Part of the SIS 70th anniversary impact series.
Openness to the world is a value woven into the very foundation of SIS, inspired by its international community and by the school’s vision of preparing students for the challenges and responsibilities of global citizenship.
SIS has more than 10 000 alumni, settled in more than 100 countries around the world. It’s not surprising that they have had a strong impact on their environments, both local and global. And it is wonderful to know that they have fond memories of SIS.
We caught up with some of our fantastic alumni to hear their reflections on SIS and learn more about their lives and careers after leaving the school.
‘You are lucky kids. Make the most of the privileged international environment,’ is the advice of Gaia Girardelli, who studied at SIS from 1975-81. After leaving the school she returned to her native Italy to complete her high school studies, before heading to the UK to study for a degree in Management. She has gone on to build a busy and varied career in the tourism and telecommunications sectors, where she says the language skills and international outlook she gained at SIS have been extremely useful.
Gaia remembers her time at the school very fondly, reflecting on the fun she had and the strong friendships she made.

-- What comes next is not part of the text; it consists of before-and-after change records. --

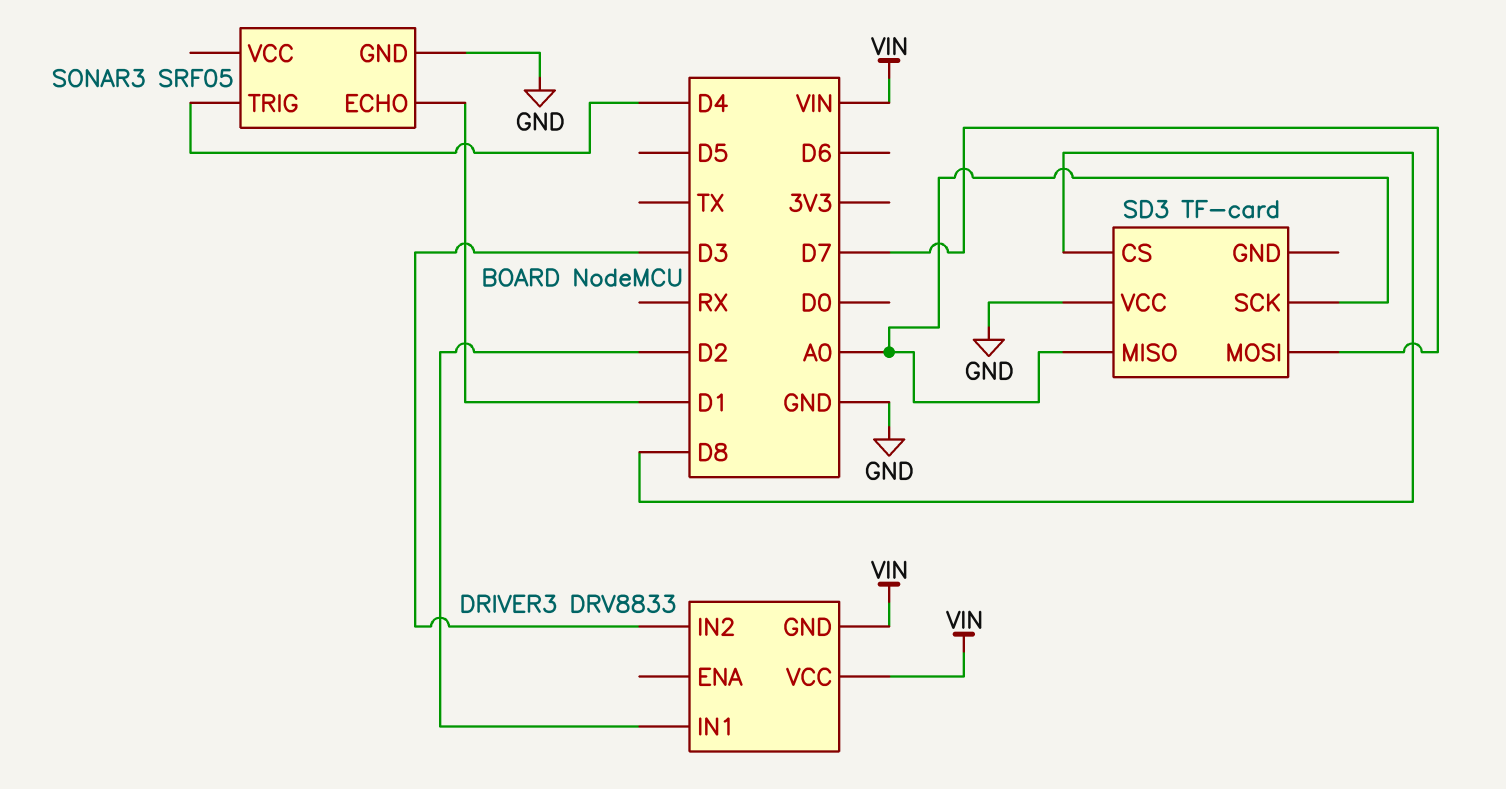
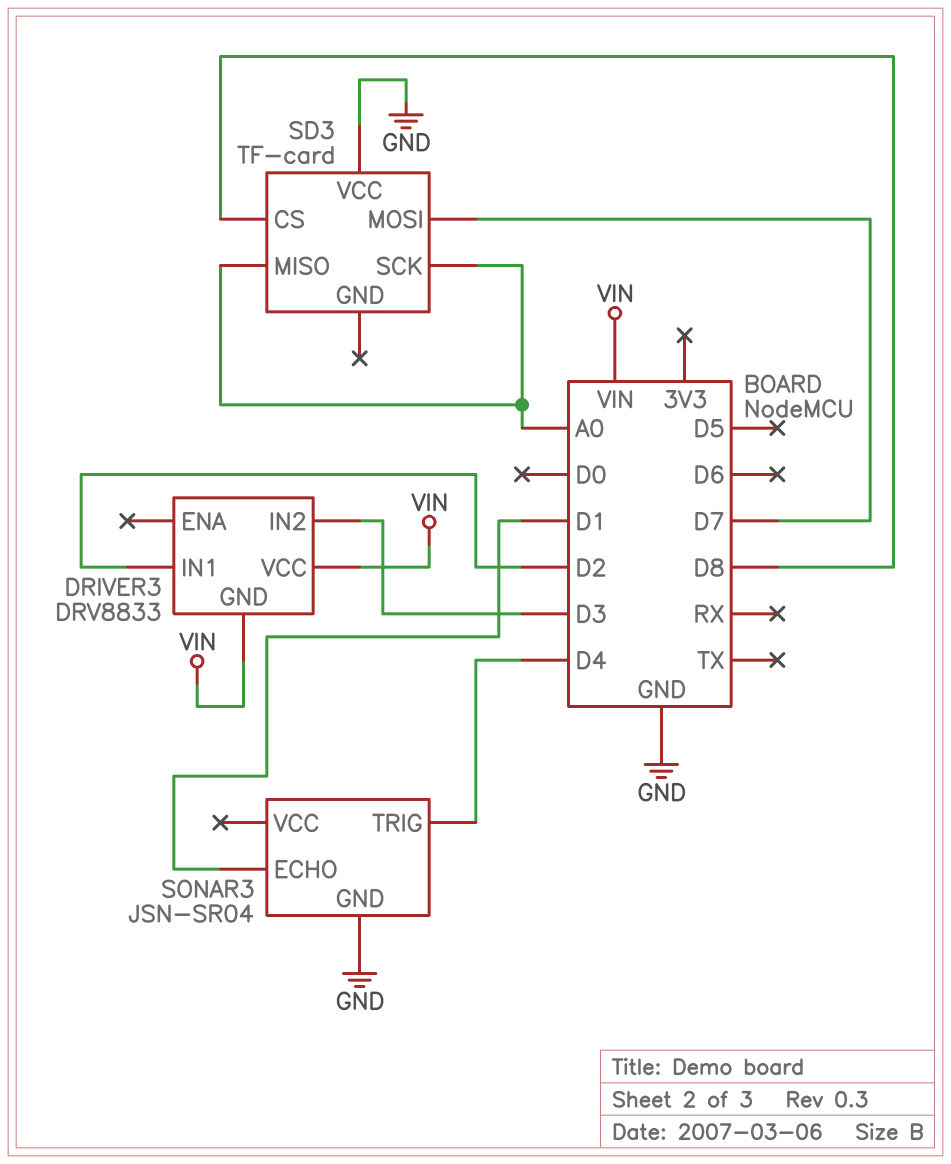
SONAR3: SRF05 -> JSN-SR04

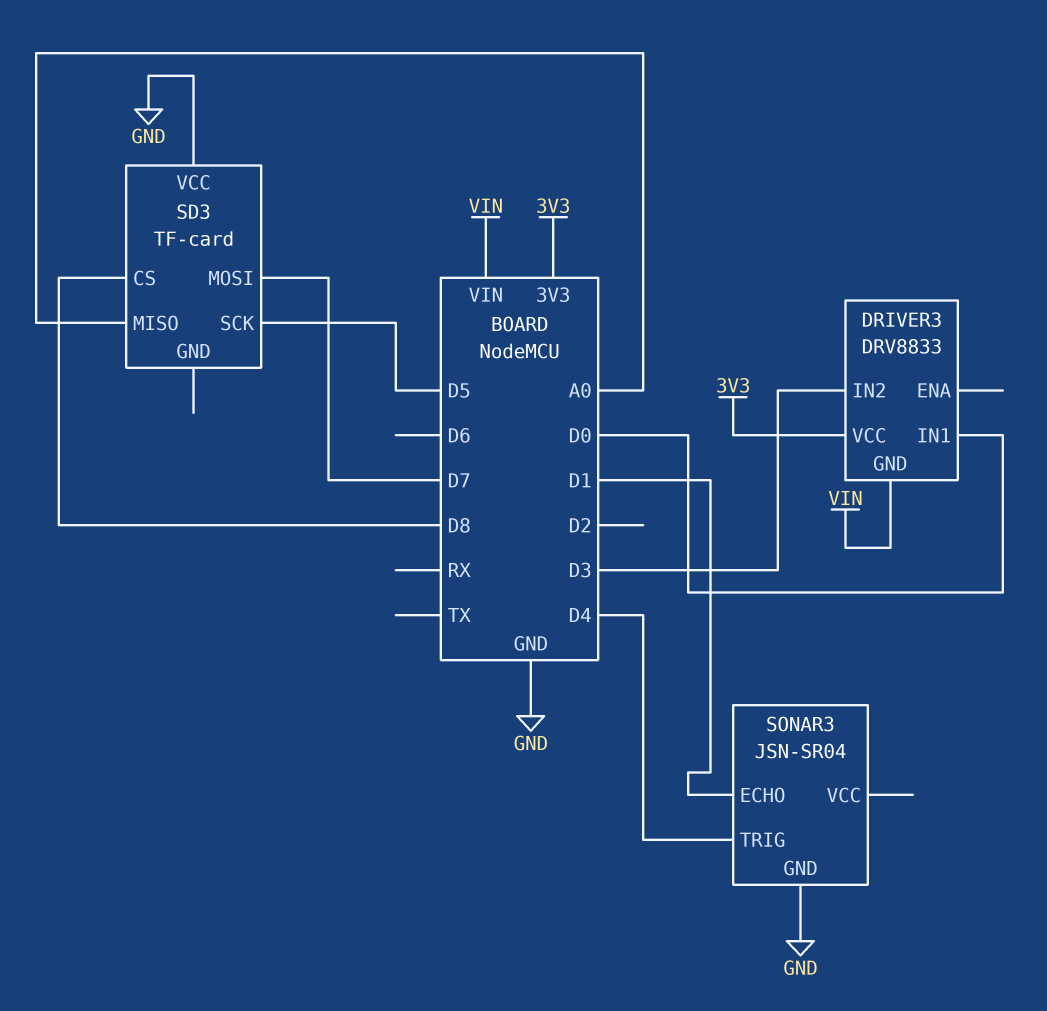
DRIVER3 pin IN1: D2 -> D0
DRIVER3 pin VCC: VIN -> 3V3
SD3 pin SCK: A0 -> D5

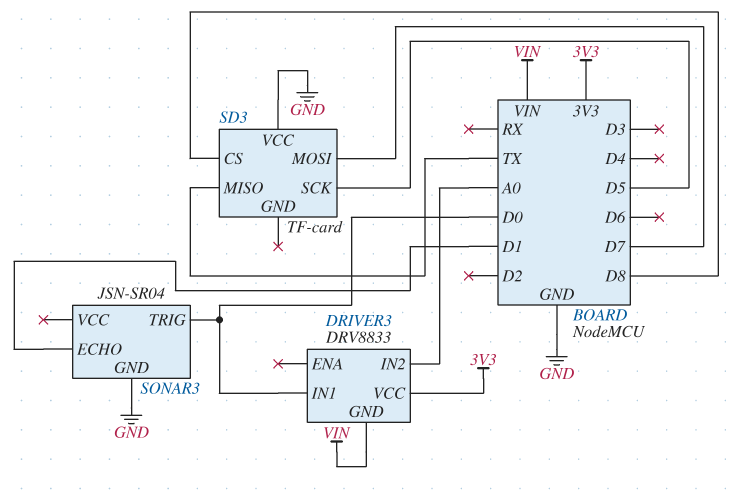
DRIVER3 pin IN2: D3 -> A0
SD3 pin MISO: A0 -> TX
SONAR3 pin TRIG: D4 -> D0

Imprinted on her memory is the bravery of her friend Saadia, who, having been stung on the eye by a bee, made ‘no fuss’. ‘I will never forget how her courage inspired me,’ said Gaia.
For Alice Jonason, SIS was ‘my home for ten years’. She studied at the school from 5th to 12th grade, graduating in 2012. A few months after graduation, she started working in the main building reception, and then as an admissions assistant until 2014.
Alice now works with official crime statistics at The Swedish National Council for Crime Prevention, as well as studying for a master’s in Statistics at Stockholm University.
‘I’m grateful to SIS for many reasons. I didn’t know English when I started in the 5th grade, but at that age you learn so quickly. Being fluent in English has really helped me in my studies and later in my career, even though I’ve studied and worked in Sweden. Also, the IB programme really prepares you well for further studies,’ she says.
Like so many alumni, Alice’s very fond memories of the school extend well beyond its academic programme. ‘SIS is truly an amazing school in so many ways, with classmates from all over the world and the best teachers and staff…,’ she says. Her parting advice to current students at SIS? ‘Just enjoy!’
Dr Alexander Ahl was a student at SIS between 2007-9. His time at the school was short, but had a considerable impact: ‘‘It gave me a passport to study a subject that I was passionate about, and follow my interests,’ he says. Having gained his IB at SIS, Alexander went on to a degree in Human Health, a master’s in Human Anatomy and a PhD in Biomedicine. He is now working as a Post-Doctoral Research Associate at Karolinska Institutet in the field of diabetes research.
SIS’s passionate teachers clearly make a major impact on their students. One alumna, Heidi Abirached, remembers her Math teacher Ms Zwickert (now Öman, SIS Upper School Principal) in particular, whose efforts to help Heidi overcome her struggles with the subject ended up teaching her a valuable life lesson.
‘One day she sat me down and told me, you aren’t learning for me, for your dad or for a grade. You are learning for yourself so take this method and use it on something you know. The point is not for you to be a Math wizard but to be independent and be able to do things and solve things by yourself – this essence of independence and being a problem solver really hit hard, especially as a woman’, says Heidi.
She has gone on to have a fascinating career. Following a bachelor’s degree in Paris, she studied for a master’s in food, culture and mobility and subsequently travelled to Lebanon to support local producers to promote their products during the economic crisis there. She is now a food consultant who helps with communication, photography and PR for various wineries and other unique food producers.
She says that studying at SIS, and careers day there, in particular, helped her to understand that careers do not need to follow a linear path and that’s it’s ok to change your mind.
She extends the following advice to current SIS students: ‘It’s ok to change your mind, it’s ok to try different career paths, it’s ok to not know exactly what you want to do at the age of eighteen.’